■ **What the task asks**
Reproduce the lines below word for word, leaving out the pictures.

■ **Material shown**
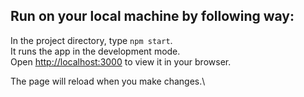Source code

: ## Run on your local machine by following way:

In the project directory, type `npm start`.\
It runs the app in the development mode.\
Open [http://localhost:3000](http://localhost:3000) to view it in your browser.

The page will reload when you make changes.\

■ **Response area**
Source code

: ## Run on your local machine by following way:

In the project directory, type `npm start`.\
It runs the app in the development mode.\
Open [http://localhost:3000](http://localhost:3000) to view it in your browser.

The page will reload when you make changes.\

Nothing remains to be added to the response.